* _DOCUMENT SEGMENT_:
┄┄┄┄┄┄┄┄┄┄
Needless to say, these policies did not endear President Stevens or the Lebanese to the Sierra Leonean people, who saw a handful of “outsiders” siphoning off the wealth of the nation at the expense of the country’s development. After Stevens, other autocrats followed, each one in turn complying with Western advisers, courting foreign investment, and allying themselves flagrantly with the Lebanese plutocrats. It was widely known that these plutocrats paid no taxes and lived opulent lives while the majority of Sierra Leoneans lived in indescribable poverty. Hardship among Sierra Leonean citizens markedly increased in 1989 and 1990, as a result of what IMF negotiators called “bold and decisive” free market measures. To control inflation, the IMF required that subsidies to the general public be phased out. As a result, rice prices rose 180 percent and oil prices rose 300 percent, leaving ordinary Sierra Leoneans in desperate straits. Many frustrated Sierra Leoneans blamed their plight on the wealthy Lebanese. By the early 1990s, popular resentment and alienation were widespread, particularly in the provinces where most of the diamond mines were located. Conditions were ripe for the anarchy th
at followed.5
RUF leader Sankoh found no difficulty recruiting soldiers from the hungry, disaffected, and angry teenagers in provincial areas. He promised them jobs, free education, and a mission. “That was all the motivation they needed,” as James Traub has put it.6 The RUF movement was by no stretch socialist or populist; it had no ideology. It was a blatant grab for power and wealth, mobilizing foot soldiers from a destitute, demoralized, 70 percent illiterate provincial population that for years had seen the nearby diamond mines generating fantastic wealth for a handful of Lebanese cronies and corrupt politicians.
In the years of chaos and carnage that followed, an estimated 75,000 were killed and another 4.5 million displaced. The Lebanese plutocrats—their diamond mines taken over by rebels—were the first to leave. The rest of the tiny Lebanese community soon followed. Sierra Leone’s Lebanese population dropped from 20,000 to 2,000 as of 1999.7 Some have since returned.
┄┄┄┄┄┄┄┄┄┄
* _STUDY MATERIAL_:
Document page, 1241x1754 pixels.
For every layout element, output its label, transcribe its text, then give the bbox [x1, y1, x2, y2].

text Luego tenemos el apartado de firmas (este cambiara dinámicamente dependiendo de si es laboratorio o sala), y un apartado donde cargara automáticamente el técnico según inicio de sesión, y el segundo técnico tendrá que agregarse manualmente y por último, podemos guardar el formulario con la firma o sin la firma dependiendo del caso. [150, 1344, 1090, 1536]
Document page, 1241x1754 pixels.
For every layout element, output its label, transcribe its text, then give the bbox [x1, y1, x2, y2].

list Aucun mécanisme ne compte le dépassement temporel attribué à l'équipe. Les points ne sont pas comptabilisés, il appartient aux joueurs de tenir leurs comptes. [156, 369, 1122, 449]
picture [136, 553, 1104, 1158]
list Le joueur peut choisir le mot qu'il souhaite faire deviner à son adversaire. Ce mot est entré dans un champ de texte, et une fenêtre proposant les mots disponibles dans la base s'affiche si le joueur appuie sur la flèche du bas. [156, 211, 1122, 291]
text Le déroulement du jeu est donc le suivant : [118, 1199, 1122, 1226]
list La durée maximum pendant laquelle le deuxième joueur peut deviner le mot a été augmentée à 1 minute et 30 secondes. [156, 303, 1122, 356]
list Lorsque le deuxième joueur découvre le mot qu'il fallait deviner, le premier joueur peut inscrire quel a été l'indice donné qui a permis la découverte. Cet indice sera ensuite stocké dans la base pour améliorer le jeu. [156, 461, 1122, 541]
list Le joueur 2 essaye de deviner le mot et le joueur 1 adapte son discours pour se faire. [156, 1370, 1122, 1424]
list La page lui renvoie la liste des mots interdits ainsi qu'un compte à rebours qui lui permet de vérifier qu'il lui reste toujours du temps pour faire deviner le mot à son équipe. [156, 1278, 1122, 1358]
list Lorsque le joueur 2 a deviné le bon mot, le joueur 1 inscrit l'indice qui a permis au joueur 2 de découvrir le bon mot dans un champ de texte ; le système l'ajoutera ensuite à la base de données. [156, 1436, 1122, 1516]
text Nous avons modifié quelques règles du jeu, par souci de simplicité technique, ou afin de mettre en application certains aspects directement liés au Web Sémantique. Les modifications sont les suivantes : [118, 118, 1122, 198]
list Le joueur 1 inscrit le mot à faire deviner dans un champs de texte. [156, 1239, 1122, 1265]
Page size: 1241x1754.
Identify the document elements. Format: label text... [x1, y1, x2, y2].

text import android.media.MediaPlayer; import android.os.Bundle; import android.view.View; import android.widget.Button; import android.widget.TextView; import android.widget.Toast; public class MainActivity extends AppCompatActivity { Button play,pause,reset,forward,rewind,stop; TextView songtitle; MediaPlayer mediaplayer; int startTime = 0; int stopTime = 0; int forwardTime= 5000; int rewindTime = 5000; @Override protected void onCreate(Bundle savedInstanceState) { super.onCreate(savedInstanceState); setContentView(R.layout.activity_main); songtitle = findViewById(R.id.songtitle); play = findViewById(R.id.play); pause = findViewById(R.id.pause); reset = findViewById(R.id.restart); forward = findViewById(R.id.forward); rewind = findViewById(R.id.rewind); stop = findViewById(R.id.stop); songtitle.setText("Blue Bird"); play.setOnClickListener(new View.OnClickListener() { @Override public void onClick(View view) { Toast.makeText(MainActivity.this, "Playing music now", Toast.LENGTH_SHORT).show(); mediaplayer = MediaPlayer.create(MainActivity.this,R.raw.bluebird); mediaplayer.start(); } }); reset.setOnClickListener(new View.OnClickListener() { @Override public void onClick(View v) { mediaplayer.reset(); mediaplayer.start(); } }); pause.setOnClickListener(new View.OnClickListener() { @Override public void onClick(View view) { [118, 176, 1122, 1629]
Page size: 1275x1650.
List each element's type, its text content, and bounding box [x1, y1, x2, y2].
┄┄┄┄┄┄┄┄┄┄
* _TASK SET_:
1 – Transcribe the Sierra Leone passage from "In the years" up to and including "have since returned.".
2 – According to the Sierra Leone passage, by what percentage did rice prices rise after the IMF required subsidies to be phased out?
The items are not needed for what follows.

* _LIST OF ANSWERS_:
1 –
In the years of chaos and carnage that followed, an estimated 75,000 were killed and another 4.5 million displaced. The Lebanese plutocrats—their diamond mines taken over by rebels—were the first to leave. The rest of the tiny Lebanese community soon followed. Sierra Leone’s Lebanese population dropped from 20,000 to 2,000 as of 1999.7 Some have since returned.

2 – 180 percent.